## Exercise
Using the material that follows, identify and copy each line with the string "Size".

## Data supplied
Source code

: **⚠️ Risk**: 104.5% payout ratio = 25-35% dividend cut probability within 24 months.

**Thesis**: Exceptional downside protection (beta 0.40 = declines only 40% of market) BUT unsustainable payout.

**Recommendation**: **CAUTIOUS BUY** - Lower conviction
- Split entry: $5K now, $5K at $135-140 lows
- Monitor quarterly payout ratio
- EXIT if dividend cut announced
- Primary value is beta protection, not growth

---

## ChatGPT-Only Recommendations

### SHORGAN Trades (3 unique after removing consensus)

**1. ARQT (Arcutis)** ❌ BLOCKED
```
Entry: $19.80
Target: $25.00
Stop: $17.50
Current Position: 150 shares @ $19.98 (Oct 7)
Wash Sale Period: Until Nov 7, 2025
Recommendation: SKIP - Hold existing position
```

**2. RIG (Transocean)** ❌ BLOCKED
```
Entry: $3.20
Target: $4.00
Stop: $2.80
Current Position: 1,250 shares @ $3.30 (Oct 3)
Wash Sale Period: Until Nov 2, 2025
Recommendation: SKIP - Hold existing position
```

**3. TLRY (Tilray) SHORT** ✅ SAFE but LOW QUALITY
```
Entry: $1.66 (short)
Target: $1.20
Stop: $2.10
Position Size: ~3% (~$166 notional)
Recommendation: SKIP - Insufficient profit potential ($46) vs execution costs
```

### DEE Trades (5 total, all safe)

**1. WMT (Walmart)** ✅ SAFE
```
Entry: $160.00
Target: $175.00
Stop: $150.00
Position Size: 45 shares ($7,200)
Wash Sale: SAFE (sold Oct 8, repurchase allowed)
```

## Exercise response
Position Size: ~3% (~$166 notional)
Position Size: 45 shares ($7,200)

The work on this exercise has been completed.